(Records from a collection)
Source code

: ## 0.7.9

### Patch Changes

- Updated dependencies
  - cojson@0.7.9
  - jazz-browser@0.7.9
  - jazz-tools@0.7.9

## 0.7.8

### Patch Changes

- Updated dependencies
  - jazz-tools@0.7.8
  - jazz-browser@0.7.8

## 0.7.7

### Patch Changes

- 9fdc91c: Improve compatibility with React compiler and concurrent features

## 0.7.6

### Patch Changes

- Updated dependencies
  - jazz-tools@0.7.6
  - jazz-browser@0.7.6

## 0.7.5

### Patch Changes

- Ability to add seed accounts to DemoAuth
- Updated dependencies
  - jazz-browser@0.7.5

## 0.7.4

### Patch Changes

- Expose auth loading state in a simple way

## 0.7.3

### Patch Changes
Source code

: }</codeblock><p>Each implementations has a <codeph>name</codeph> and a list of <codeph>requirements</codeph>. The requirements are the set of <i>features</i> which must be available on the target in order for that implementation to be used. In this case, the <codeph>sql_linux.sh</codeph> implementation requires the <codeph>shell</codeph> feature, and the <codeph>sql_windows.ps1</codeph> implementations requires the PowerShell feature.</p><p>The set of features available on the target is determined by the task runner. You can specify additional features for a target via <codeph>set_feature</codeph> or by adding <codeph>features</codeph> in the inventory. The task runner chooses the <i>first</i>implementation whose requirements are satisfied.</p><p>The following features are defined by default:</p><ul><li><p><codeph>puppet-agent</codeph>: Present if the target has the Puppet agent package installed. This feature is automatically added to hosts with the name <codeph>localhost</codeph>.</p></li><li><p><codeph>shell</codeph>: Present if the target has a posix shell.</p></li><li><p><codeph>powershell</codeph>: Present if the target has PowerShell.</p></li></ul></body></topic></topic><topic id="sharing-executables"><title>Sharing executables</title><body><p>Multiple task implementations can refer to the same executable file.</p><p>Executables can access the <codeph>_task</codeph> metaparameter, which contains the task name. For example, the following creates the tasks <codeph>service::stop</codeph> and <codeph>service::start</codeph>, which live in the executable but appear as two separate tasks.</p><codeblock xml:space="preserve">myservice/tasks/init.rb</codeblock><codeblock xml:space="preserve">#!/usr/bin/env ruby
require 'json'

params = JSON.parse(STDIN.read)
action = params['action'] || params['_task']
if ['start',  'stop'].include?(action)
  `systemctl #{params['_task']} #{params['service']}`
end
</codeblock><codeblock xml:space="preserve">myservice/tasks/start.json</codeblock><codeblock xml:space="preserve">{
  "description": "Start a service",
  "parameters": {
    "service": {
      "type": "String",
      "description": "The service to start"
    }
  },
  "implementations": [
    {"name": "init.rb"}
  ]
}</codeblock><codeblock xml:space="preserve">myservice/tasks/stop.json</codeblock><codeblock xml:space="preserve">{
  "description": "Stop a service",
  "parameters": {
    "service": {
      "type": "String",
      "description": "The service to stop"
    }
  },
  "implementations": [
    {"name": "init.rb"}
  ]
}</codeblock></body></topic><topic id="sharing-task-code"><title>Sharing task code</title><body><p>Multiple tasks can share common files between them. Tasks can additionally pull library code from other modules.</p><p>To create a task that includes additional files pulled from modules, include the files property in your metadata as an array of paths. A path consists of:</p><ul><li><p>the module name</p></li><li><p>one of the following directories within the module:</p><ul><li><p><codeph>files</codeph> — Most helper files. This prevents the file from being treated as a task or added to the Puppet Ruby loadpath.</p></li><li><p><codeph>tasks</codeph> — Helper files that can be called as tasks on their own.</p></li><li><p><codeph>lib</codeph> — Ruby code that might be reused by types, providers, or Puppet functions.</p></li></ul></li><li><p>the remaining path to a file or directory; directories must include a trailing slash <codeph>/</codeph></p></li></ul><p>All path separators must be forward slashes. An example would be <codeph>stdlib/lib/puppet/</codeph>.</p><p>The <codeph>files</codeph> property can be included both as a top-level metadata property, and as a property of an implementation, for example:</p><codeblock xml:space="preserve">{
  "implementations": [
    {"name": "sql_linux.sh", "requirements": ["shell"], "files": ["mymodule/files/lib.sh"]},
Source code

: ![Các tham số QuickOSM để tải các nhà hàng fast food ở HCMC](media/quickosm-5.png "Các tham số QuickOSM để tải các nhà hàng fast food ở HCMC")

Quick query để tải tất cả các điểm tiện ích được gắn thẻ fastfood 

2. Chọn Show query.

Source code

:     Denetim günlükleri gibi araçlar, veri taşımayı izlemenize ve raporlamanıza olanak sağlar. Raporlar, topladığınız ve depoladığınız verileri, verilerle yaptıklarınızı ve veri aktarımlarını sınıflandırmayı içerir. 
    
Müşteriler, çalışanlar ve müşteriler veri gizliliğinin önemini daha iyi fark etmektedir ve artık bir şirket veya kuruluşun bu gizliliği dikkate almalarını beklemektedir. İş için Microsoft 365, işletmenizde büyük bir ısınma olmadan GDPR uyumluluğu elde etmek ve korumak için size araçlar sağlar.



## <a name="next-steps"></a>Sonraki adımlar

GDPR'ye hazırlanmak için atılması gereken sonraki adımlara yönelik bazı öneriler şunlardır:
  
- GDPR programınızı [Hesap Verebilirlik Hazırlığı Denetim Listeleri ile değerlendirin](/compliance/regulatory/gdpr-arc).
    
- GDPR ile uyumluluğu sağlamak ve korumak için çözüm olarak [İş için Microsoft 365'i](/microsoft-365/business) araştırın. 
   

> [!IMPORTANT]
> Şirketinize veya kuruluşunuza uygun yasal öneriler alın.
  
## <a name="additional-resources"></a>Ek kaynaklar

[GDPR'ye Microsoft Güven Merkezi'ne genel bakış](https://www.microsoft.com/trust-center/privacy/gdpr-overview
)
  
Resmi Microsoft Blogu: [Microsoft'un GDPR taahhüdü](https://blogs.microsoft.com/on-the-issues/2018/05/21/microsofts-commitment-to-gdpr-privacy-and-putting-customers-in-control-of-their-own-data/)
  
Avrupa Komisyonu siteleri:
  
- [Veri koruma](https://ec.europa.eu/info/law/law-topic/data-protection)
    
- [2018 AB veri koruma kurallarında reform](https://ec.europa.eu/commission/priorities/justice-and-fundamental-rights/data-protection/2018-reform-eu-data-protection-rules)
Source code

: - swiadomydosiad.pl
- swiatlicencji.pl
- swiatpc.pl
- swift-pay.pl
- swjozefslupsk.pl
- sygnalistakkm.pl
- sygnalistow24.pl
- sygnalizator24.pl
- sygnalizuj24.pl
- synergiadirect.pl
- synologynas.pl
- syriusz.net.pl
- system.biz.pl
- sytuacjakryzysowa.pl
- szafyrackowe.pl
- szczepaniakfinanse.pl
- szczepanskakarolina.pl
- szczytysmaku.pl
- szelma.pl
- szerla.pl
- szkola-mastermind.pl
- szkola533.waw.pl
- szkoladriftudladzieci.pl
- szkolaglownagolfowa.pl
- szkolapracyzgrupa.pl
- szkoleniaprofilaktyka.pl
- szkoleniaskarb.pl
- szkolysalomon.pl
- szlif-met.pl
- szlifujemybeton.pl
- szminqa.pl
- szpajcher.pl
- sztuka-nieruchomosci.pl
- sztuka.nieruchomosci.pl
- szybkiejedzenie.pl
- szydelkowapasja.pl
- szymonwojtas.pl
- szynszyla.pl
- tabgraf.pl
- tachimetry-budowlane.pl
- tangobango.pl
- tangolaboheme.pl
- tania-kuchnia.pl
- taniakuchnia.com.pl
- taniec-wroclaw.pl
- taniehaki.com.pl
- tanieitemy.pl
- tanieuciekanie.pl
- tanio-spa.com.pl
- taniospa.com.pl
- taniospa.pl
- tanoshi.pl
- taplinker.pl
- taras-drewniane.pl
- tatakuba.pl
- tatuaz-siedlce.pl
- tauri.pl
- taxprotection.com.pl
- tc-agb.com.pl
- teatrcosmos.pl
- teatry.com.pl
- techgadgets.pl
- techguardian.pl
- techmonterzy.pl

ASSIGNMENT: The required output is the line containing "- szybkiejedzenie.pl" through the last line of the records above, each copied exactly and nothing more.

ANSWER TO THE PROBLEM:
- szybkiejedzenie.pl
- szydelkowapasja.pl
- szymonwojtas.pl
- szynszyla.pl
- tabgraf.pl
- tachimetry-budowlane.pl
- tangobango.pl
- tangolaboheme.pl
- tania-kuchnia.pl
- taniakuchnia.com.pl
- taniec-wroclaw.pl
- taniehaki.com.pl
- tanieitemy.pl
- tanieuciekanie.pl
- tanio-spa.com.pl
- taniospa.com.pl
- taniospa.pl
- tanoshi.pl
- taplinker.pl
- taras-drewniane.pl
- tatakuba.pl
- tatuaz-siedlce.pl
- tauri.pl
- taxprotection.com.pl
- tc-agb.com.pl
- teatrcosmos.pl
- teatry.com.pl
- techgadgets.pl
- techguardian.pl
- techmonterzy.pl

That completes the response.